Du sud de l'Ethiopie au nord du Kenya en passant par la Somalie, 22 millions de personnes sont menacées par la faim, victimes d'une sécheresse historique débutée fin 2020 et appelée à durer. Le chiffre a presque doublé depuis début 2022, lorsque 13 millions de personnes étaient confrontées à la faim dans la Corne de l'Afrique. Dans cette région où la population vit majoritairement de l'élevage et de l'agriculture, près de 5,6 millions de personnes se trouvent aujourd'hui en situation d'"insécurité alimentaire aiguë" en Somalie, 12 millions en Ethiopie et 4,3 millions au Kenya, selon l'ONU. Plus de 1,7 million de personnes ont quitté leurs foyers en quête d'eau et de nourriture, selon un dernier rapport du Programme alimentaire mondial publié le 23 janvier. La Corne de l'Afrique est une des régions les plus durement touchées par le changement climatique. Depuis 2016, huit des treize saisons des pluies ont été inférieures à la normale, selon les données du Centre d'étude des risques climatiques (Climate Hazards Centre), organisme de référence qui regroupe notamment des universitaires et le Réseau des systèmes d'alerte précoce contre la famine (Fews). La sécheresse actuelle est causée par un enchaînement de cinq saisons des pluies défaillantes depuis fin 2020, du jamais vu depuis au moins 40 ans. Aucune famine n'a toutefois été pour l'instant officiellement déclarée. La dernière famine dans la région, qui avait fait 260.000 morts dont la moitié d'enfants de moins de six ans en Somalie en 2011, avait résulté de deux saisons des pluies insuffisantes consécutives. A travers la Corne de l'Afrique, les cultures, déjà ravagées par une invasion de criquets, ont été anéanties et les troupeaux, en manque d'eau et de pâturages, décimés. Plus de 9,5 millions de têtes de bétail sont mortes, estimait le Bureau de coordination humanitaire de l'ONU (Ocha) en novembre. La situation va encore empirer dans les mois à venir, alertent les organisations humanitaires, avec une sixième saison des pluies, de mars à mai, également annoncée inférieure à la moyenne.

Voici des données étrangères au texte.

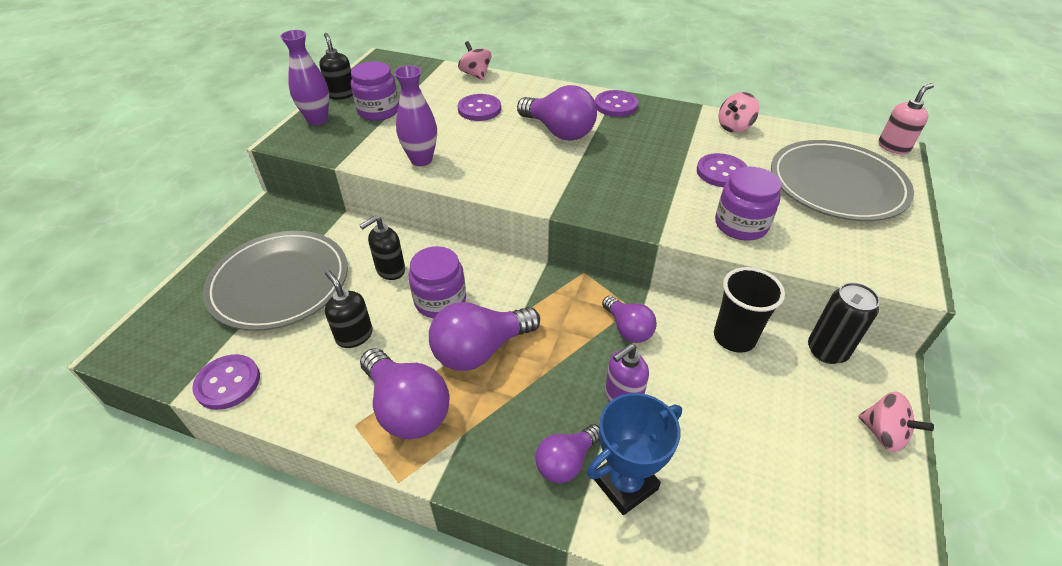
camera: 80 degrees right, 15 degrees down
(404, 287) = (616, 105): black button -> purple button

Deux millions d'enfants souffrent de malnutrition aiguë sévère
La Somalie est le pays le plus sévèrement touché, avec plus de la moitié de sa population (7,85 millions de personnes) affectée par cette sécheresse. Officiellement, les seuils nécessaires pour déclarer une famine n'ont pas été atteints, notamment grâce à une mobilisation financière de dernière minute fin 2022. Mais sans une amplification de la réponse humanitaire, "une famine devrait se produire entre avril et juin 2023 dans le sud de la Somalie parmi les populations agropastorales des districts de Baidoa et Burhakaba, et parmi les populations déplacées dans la ville de Baidoa et à Mogadiscio", a prévenu Ocha en décembre Le nombre de personnes en situation de "catastrophe" alimentaire, dernier stade avant la famine selon la terminologie internationale, devrait passer de 214.000 à 727.000 d'ici mi-2023, selon Ocha. Selon l'Unicef, près de deux millions d'enfants à travers la Corne de l'Afrique "ont besoin d'un traitement urgent contre la malnutrition aiguë sévère, la forme la plus mortelle de la faim".